In other words, the actual lines look more like this:

-file1 a001.txt -file2 b001.txt -outputx xa001b001 -outputy ya001b001
-file1 a001.txt -file2 b002.txt -outputx xa001b002 -outputy ya001b002
-file1 a001.txt -file2 b003.txt -outputx xa001bl003 -outputy ya001b003

As you can see, the current script would change the numbers for a (as intended) but also the corresponding number for b. This wouldn't be difficult to cross-check if I only had a few lines, but with hundreds, it becomes somewhat more tedious to correct manually. Sorry for the confusion! I was trying to keep my first post as simple as possible.

---------- Post updated at 07:01 PM ---------- Previous update was at 06:47 PM ----------

ravindersingh13:

Hello pseudo.seppuku,

Could you please try following and let me know if this helps, not tested though.
for file in *.txt; do let "i = i + 1"; awk -vI=$i '{gsub(/001/,"002",$0);VAL=sprintf("%02d",I);print >> FILENAME VAL;}' $file; done
Thanks,
R. Singh

Just tried it. The search and replace bit works perfectly. It only creates a single new file though, called file02. However, it's a little strange because if I delete this file and run the script again, the replacement is called file03 (instead of file02 again). Hope that makes sense.

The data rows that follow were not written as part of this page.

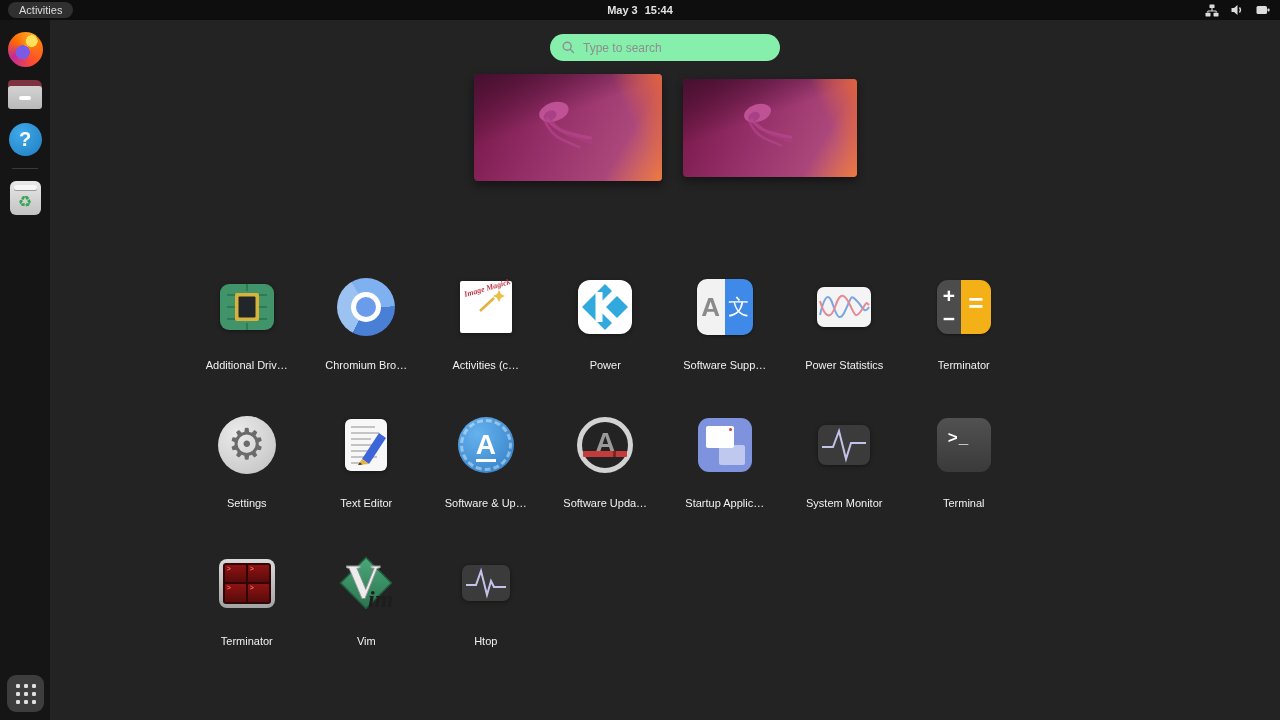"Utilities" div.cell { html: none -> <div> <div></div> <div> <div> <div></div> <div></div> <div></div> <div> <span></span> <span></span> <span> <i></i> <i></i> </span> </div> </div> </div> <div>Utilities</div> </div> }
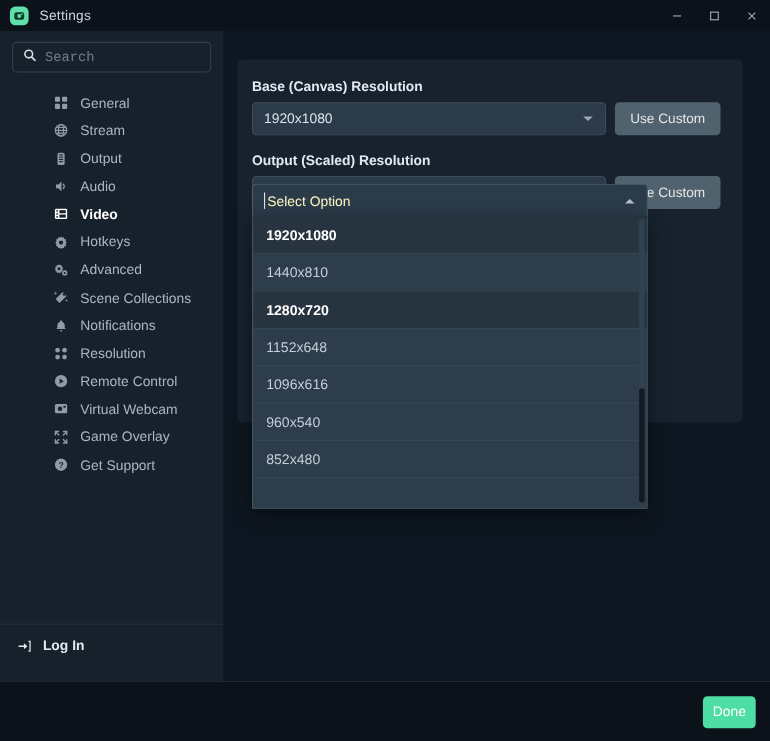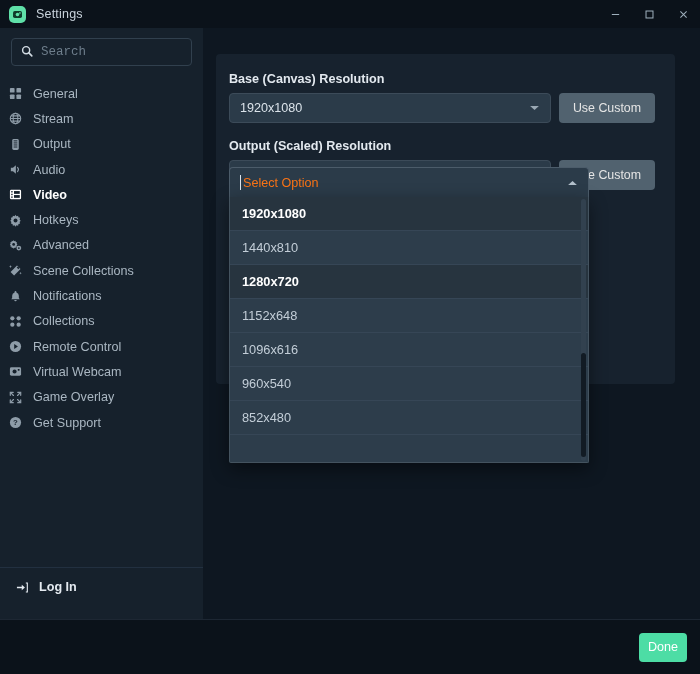"General" .nav-item { margin-left: none -> 40px }
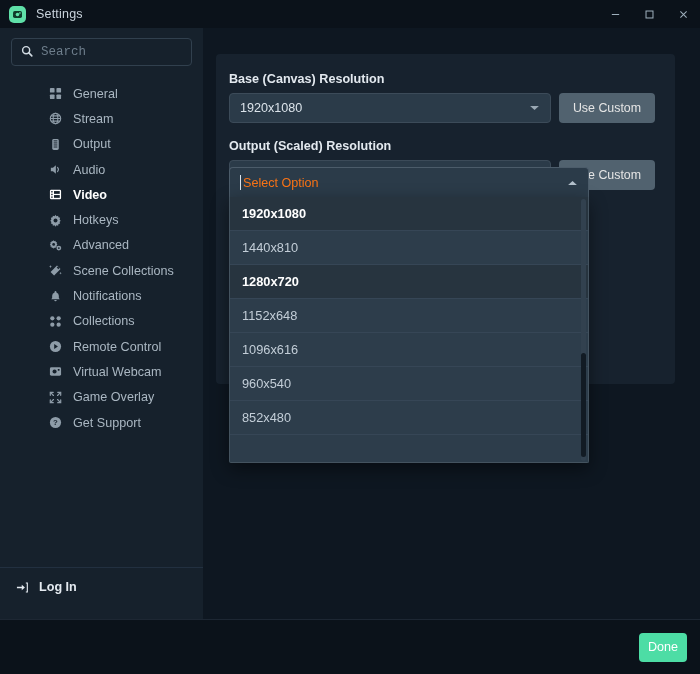"Select Option" .dd-head { color: #f97316 -> #fef9c3 }
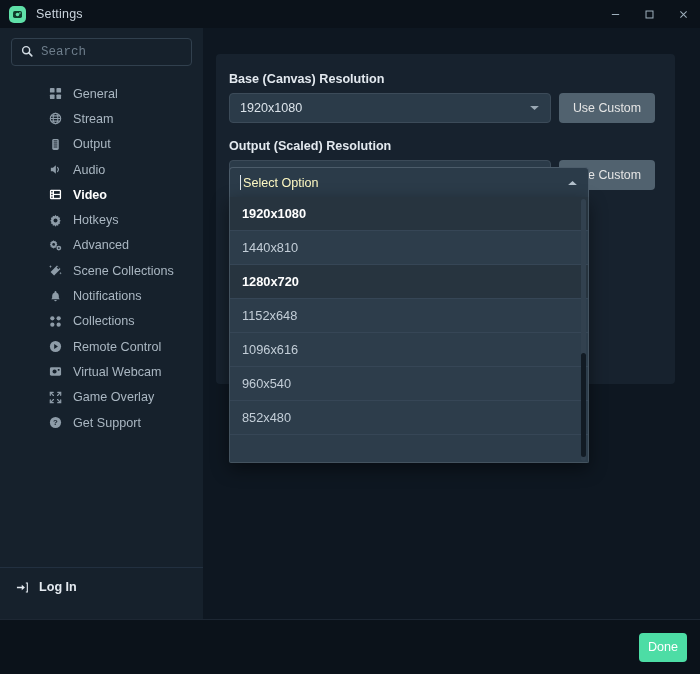"Collections" span { text: Collections -> Resolution }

RavinderSingh13 · May 25, 2016, 2:05pm

pseudo.seppuku:

EGADS. This worked beautifully!

One minor question while I try to work out all the syntax: the two sets of files for comparison (what I previously referred to as 001.txt and blah1.txt) actually have the same numbering system - since there are hundreds of them - but with a different letter prefix for each set, i.e., a001..a300.txt and b001..b300.txt. I only want the numbers starting with a to increase without changing b. Where should I specify/add this prefix?

Sorry for the confusion!

---------- Post updated at 07:01 PM ---------- Previous update was at 06:47 PM ----------

Just tried it. The search and replace bit works perfectly. It only creates a single new file though, called file02. However, it's a little strange because if I delete this file and run the script again, the replacement is called file03 (instead of file02 again). Hope that makes sense.

Hello pseudo.seppuku,

That's because you haven't run it as a script and when you ran it as a command, variable named i 's value will be there in memory of shell and it will take it from there. When you save this as a script and run this will not happen. As for file names I am still little confuse as you need to show like current_file_name--> new_file_name etc, I hope this helps you.

Thanks,
R. Singh

pseudo.seppuku · May 25, 2016, 2:19pm

Sorry, the first comment (regarding prefixes) was referring to RudiC's script.

I only just started fiddling with Linux recently so that's good to know.

However, what I meant about your script was that it only creates a single new file (file001 with string 001 -> file002 with string 002). I need this done a few hundred times, until file300 with string 300.

Corona688 · May 25, 2016, 3:27pm

It generates a filename dynamically, based on the input filename. Or are you saying each input file creates 300 output files?

RudiC · May 25, 2016, 4:28pm

pseudo.seppuku:

.
.
.
a different letter prefix for each set, i.e., a001..a300.txt and b001..b300.txt. I only want the numbers starting with a to increase without changing b. Where should I specify/add this prefix?

In other words, the actual lines look more like this:
-file1 a001.txt -file2 b001.txt -outputx xa001b001 -outputy ya001b001
-file1 a001.txt -file2 b002.txt -outputx xa001b002 -outputy ya001b002
-file1 a001.txt -file2 b003.txt -outputx xa001bl003 -outputy ya001b003
As you can see, the current script would change the numbers for a (as intended) but also the corresponding number for b.
.
.
.

Not sure I get it - do you want the "a" numbers modified in the the file, or work on the file names starting with "a" only? I case of the former, try gsub (/a001/, "a" TCNT, T) , in case of the latter, try a*.txt for the file name parameter.